Wednesday, 22 May 2013 06:56
Malcolm X, born Malcolm Little on May 19, 1925, in Omaha, Nebraska, has been criticized by mainstream media and historians for his radical and violent rhetoric. Now, however, many scholars are revisiting Malcolm X's influence on the civil-rights struggles and concluding that his presence gave political leverage to the non-violent movement led by the Rev. Martin Luther King, Jr.
"I always looked at Malcolm as advocating an 'eye-for-eye, tooth-for-a-tooth'," said James E. Newton, chair of the African-American history department at the University of Delaware.

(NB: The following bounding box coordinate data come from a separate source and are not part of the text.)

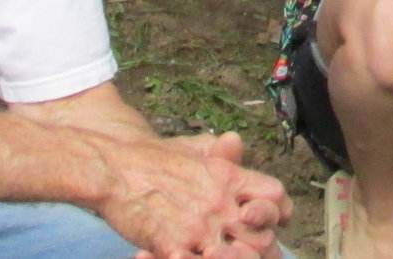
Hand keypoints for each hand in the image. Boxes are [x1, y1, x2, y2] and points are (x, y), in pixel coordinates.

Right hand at [105, 131, 287, 258]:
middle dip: (261, 248)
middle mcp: (220, 203)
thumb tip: (238, 145)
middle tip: (247, 249)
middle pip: (264, 236)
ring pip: (238, 257)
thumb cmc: (153, 160)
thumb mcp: (194, 151)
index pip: (275, 196)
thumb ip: (221, 155)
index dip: (278, 212)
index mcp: (228, 178)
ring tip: (222, 254)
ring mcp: (198, 228)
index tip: (274, 222)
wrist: (114, 168)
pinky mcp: (172, 246)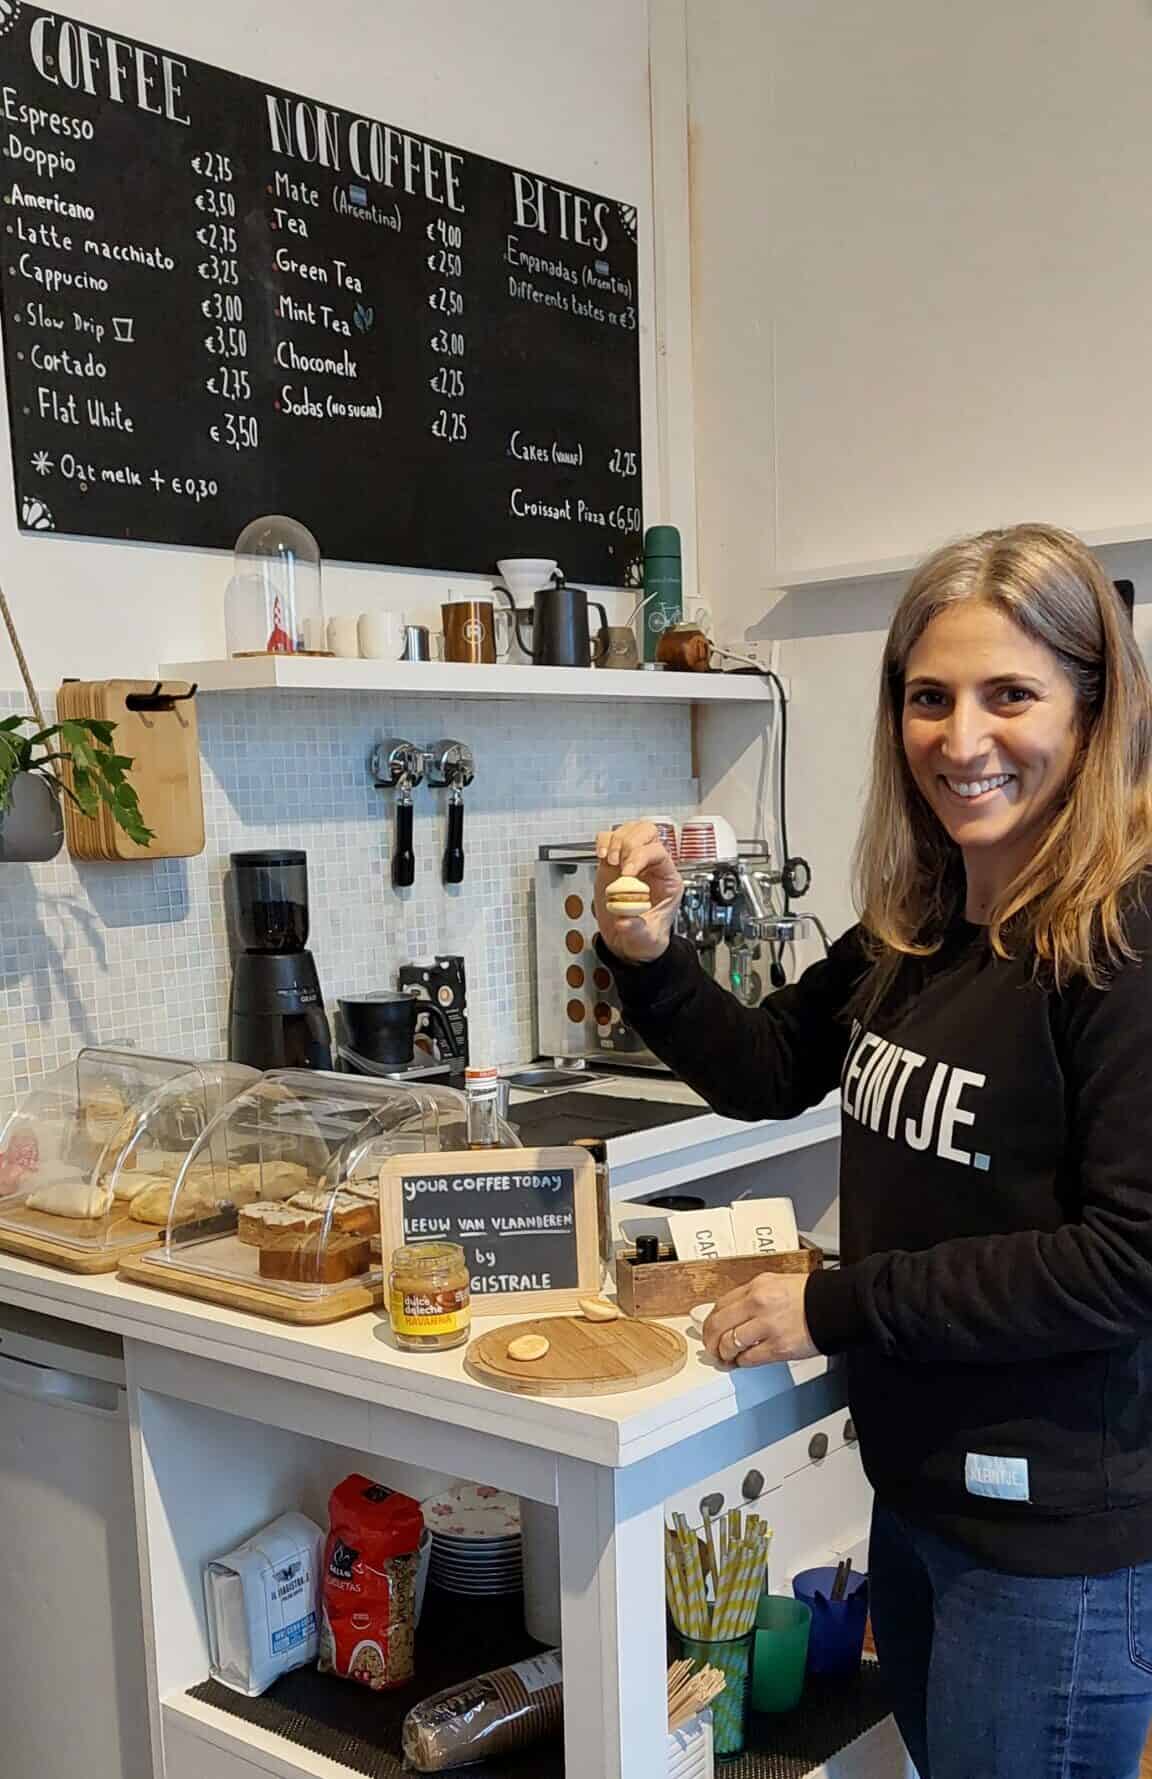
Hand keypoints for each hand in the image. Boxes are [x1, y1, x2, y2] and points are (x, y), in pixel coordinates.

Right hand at [593, 821, 683, 962]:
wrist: (630, 943)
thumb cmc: (645, 938)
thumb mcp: (645, 939)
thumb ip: (636, 930)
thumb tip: (624, 920)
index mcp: (667, 879)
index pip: (659, 852)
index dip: (640, 857)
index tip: (625, 873)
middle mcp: (651, 865)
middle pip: (647, 832)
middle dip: (629, 842)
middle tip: (616, 862)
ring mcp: (632, 861)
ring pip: (629, 830)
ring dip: (615, 841)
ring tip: (609, 861)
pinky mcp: (613, 864)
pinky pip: (609, 839)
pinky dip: (603, 842)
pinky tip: (601, 856)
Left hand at [703, 1273, 818, 1366]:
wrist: (835, 1307)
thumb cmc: (810, 1296)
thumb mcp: (776, 1284)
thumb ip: (753, 1296)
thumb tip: (734, 1312)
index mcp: (756, 1287)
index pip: (720, 1305)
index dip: (711, 1320)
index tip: (710, 1328)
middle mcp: (758, 1304)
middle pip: (718, 1325)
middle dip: (710, 1340)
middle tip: (711, 1347)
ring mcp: (767, 1326)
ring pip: (730, 1344)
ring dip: (724, 1354)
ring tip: (727, 1357)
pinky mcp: (778, 1347)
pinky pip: (749, 1358)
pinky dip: (742, 1362)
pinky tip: (743, 1361)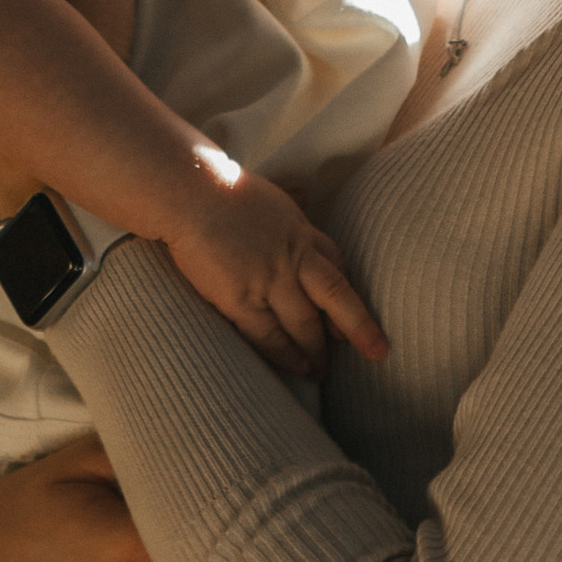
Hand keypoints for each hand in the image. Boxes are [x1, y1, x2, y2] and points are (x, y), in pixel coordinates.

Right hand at [159, 154, 388, 374]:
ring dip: (316, 352)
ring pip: (304, 325)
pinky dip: (284, 355)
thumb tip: (303, 190)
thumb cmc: (222, 190)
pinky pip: (268, 336)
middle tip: (372, 352)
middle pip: (337, 299)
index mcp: (302, 232)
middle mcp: (294, 258)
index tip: (354, 317)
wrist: (189, 193)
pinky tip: (295, 367)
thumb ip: (290, 203)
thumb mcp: (271, 195)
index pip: (337, 266)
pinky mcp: (240, 299)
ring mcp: (269, 280)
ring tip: (319, 371)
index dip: (349, 294)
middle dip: (358, 329)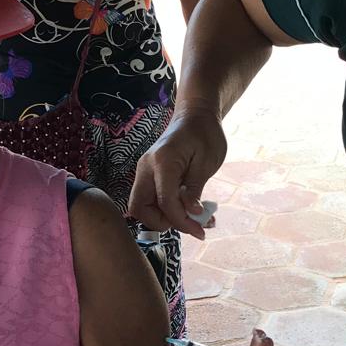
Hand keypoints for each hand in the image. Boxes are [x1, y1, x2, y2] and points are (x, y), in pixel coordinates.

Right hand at [130, 108, 226, 239]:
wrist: (195, 115)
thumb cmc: (205, 134)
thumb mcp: (207, 162)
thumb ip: (195, 189)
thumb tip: (191, 213)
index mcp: (162, 162)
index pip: (165, 202)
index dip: (182, 221)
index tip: (201, 231)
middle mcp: (146, 167)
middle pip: (139, 208)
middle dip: (162, 223)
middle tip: (188, 223)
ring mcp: (144, 172)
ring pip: (141, 207)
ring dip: (162, 218)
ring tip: (190, 218)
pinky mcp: (148, 176)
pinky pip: (150, 199)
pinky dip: (164, 210)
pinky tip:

In 1946, Malcolm X went to prison for burglary and served seven years of a 10-year sentence. It was during his time in prison that he joined the Nation of Islam (NOI) and upon release became the NOI's chief spokesperson. The NOI members were fervent advocates of a separate nation for blacks and whites, while advocating self-reliance for African Americans. Malcolm X later broke from the NOI and denounced its separatist philosophy after his pilgrimage to Mecca in 1964, where he witnessed for the first time, multiracial Muslim brotherhood.
Although Malcolm X denounced the separatist philosophy of the NOI, he always maintained the option of using violence in seeking justice for African Americans.
In a speech at Michigan State University in 1963, he gave the audience a history lesson in revolutionary thinking. "If Patrick Henry and all of the Founding Fathers of this country were willing to lay down their lives to get what you are enjoying today, then it's time for you to realize that a large, ever-increasing number of black people in this country are willing to die for what we know is due us by birth."